---------- RECORD EXCERPTS ----------
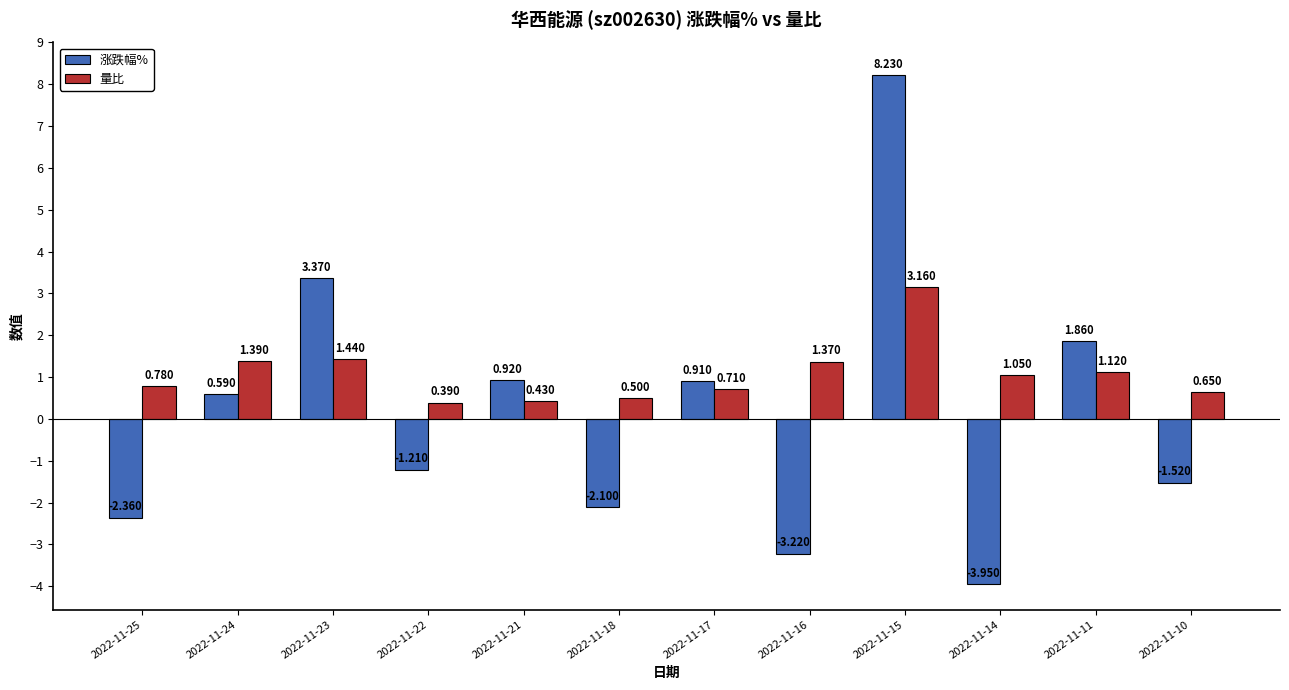

List the series in order of their peak value, highest first.

涨跌幅%, 量比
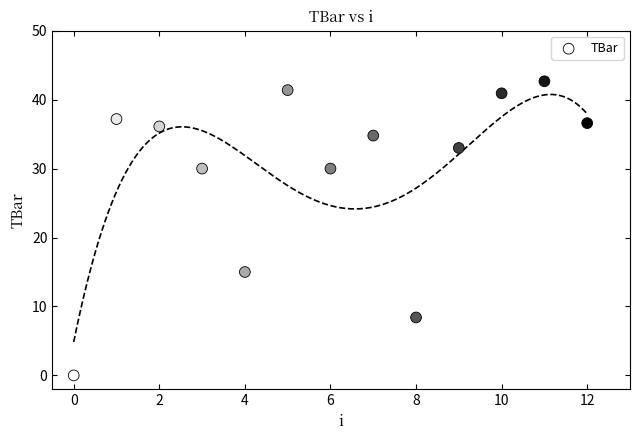

What is the range of Y values (max minus min)?

42.7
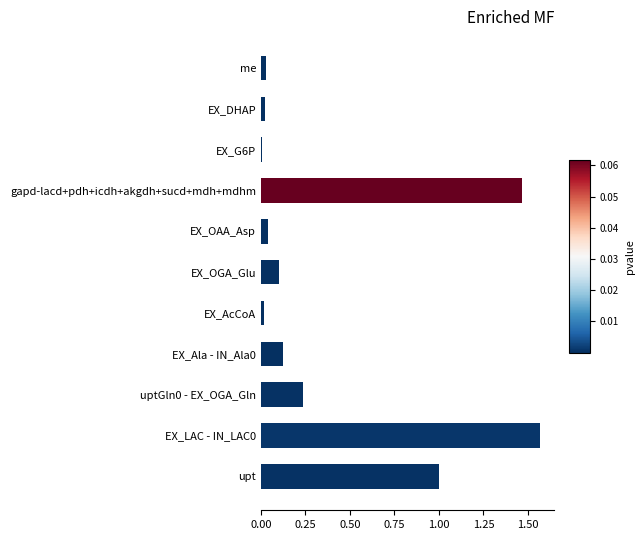

What is the sum of all values?

4.6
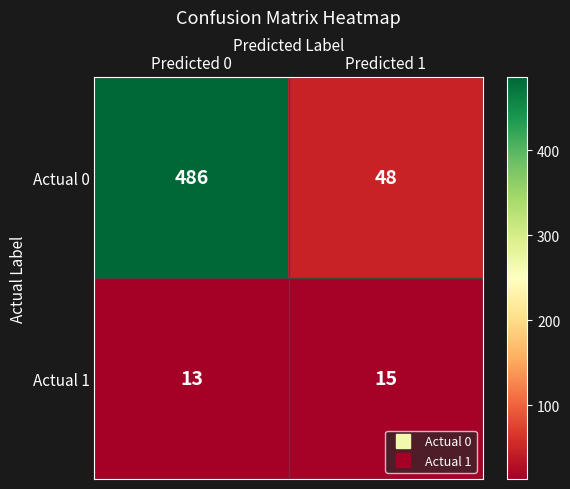

What is the difference between the highest and lowest values at Predicted 0?

473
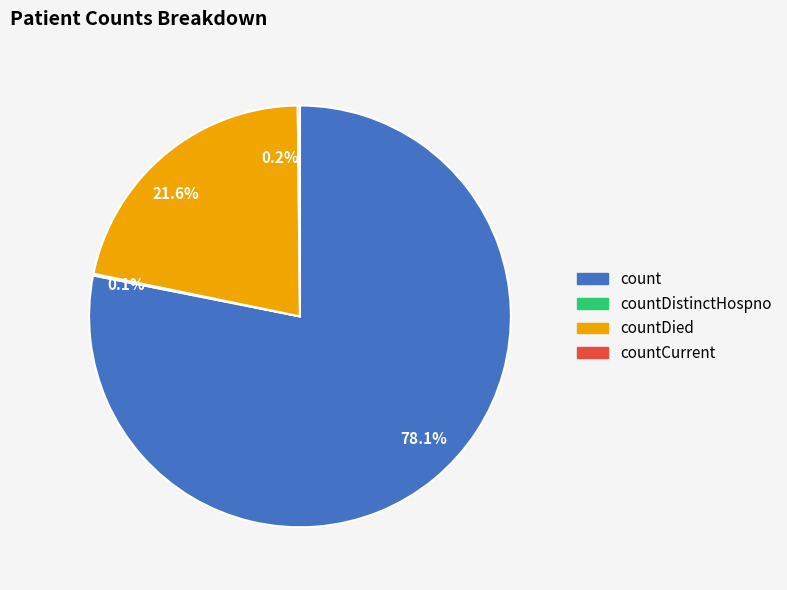

Is the sum of countDied and count greater than half?

Yes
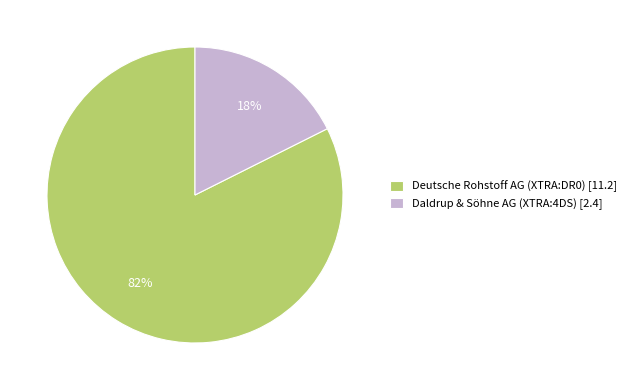

Is it true that Daldrup & Söhne AG (XTRA:4DS) is 18% of the pie?

True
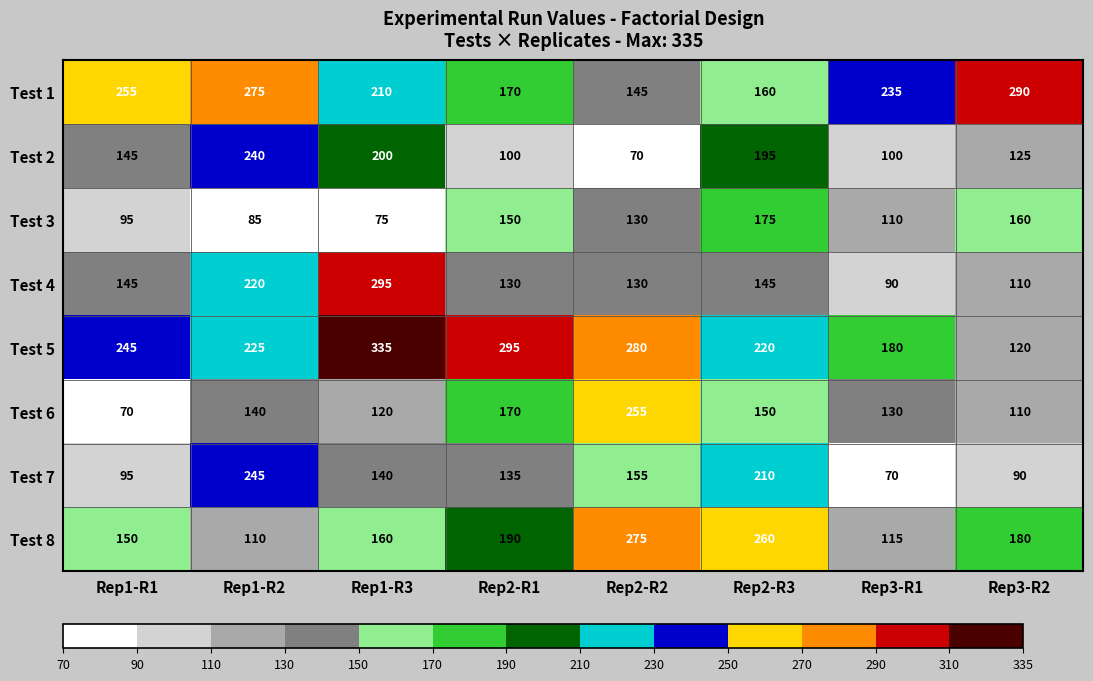

Which series has the largest total across all categories?

Test 5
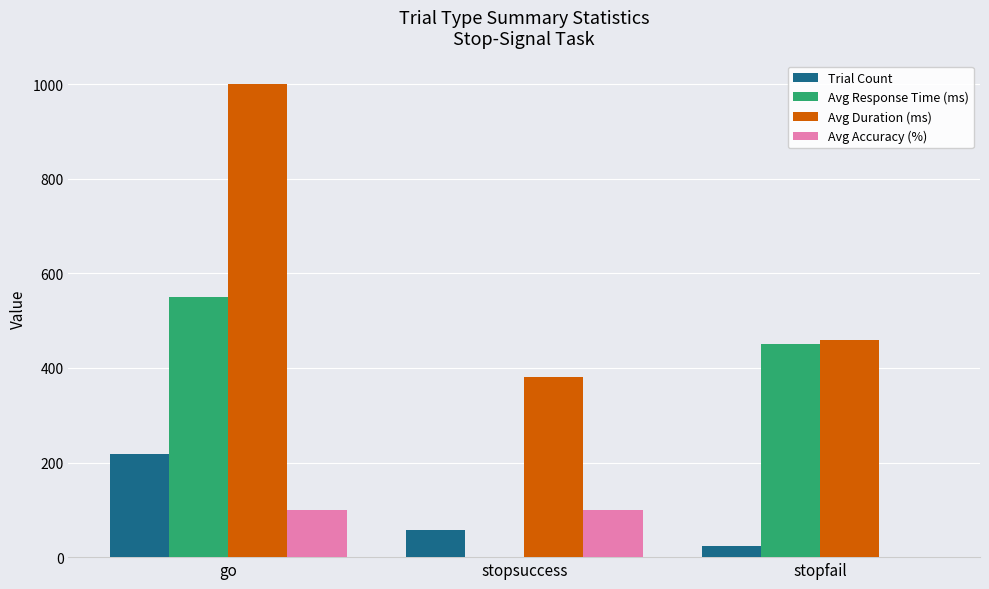

What is the sum of the Trial Count values at go and stopfail?

243.0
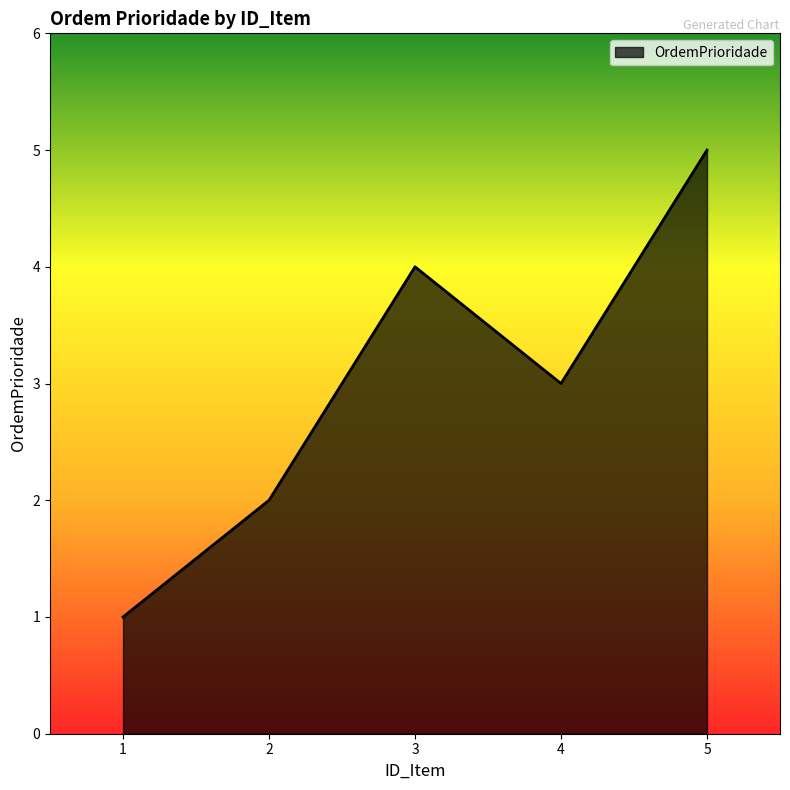

How many values are below 3?

2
----------
[DIRECTIONS]
Could you reproduce the whole listing above word for word, leaving out the pictures?

[OUTPUT FOR THIS EXERCISE]
List the series in order of their peak value, highest first.

涨跌幅%, 量比

What is the range of Y values (max minus min)?

42.7

What is the sum of all values?

4.6

What is the difference between the highest and lowest values at Predicted 0?

473

Is the sum of countDied and count greater than half?

Yes

Is it true that Daldrup & Söhne AG (XTRA:4DS) is 18% of the pie?

True

Which series has the largest total across all categories?

Test 5

What is the sum of the Trial Count values at go and stopfail?

243.0

How many values are below 3?

2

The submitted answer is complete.